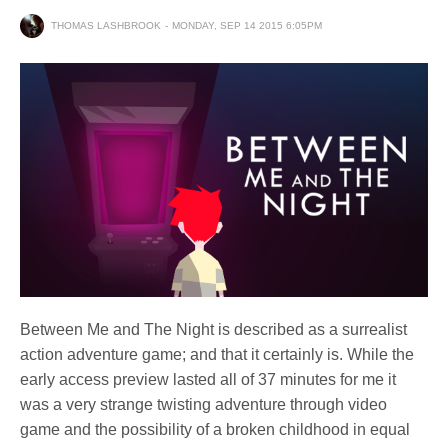
THOMAS LASHBROOK
MONDAY, SEP 14 2015 6:05PM
Between Me and The Night is described as a surrealist
action adventure game; and that it certainly is. While the
early access preview lasted all of 37 minutes for me it
was a very strange twisting adventure through video
game and the possibility of a broken childhood in equal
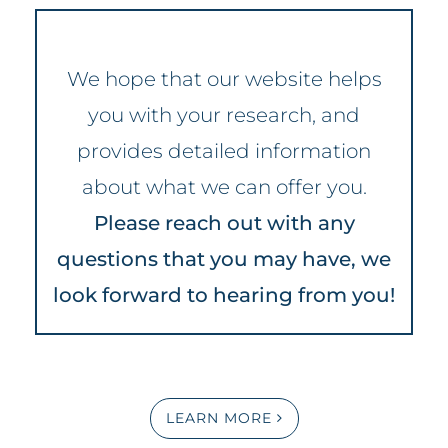
We hope that our website helps
you with your research, and
provides detailed information
about what we can offer you.
Please reach out with any
questions that you may have, we
look forward to hearing from you!
LEARN MORE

▬▬▬

- _What to produce_
The answer must consist of every line from the entries that holds the string "adventure".

- _Final answer_
action adventure game; and that it certainly is. While the
was a very strange twisting adventure through video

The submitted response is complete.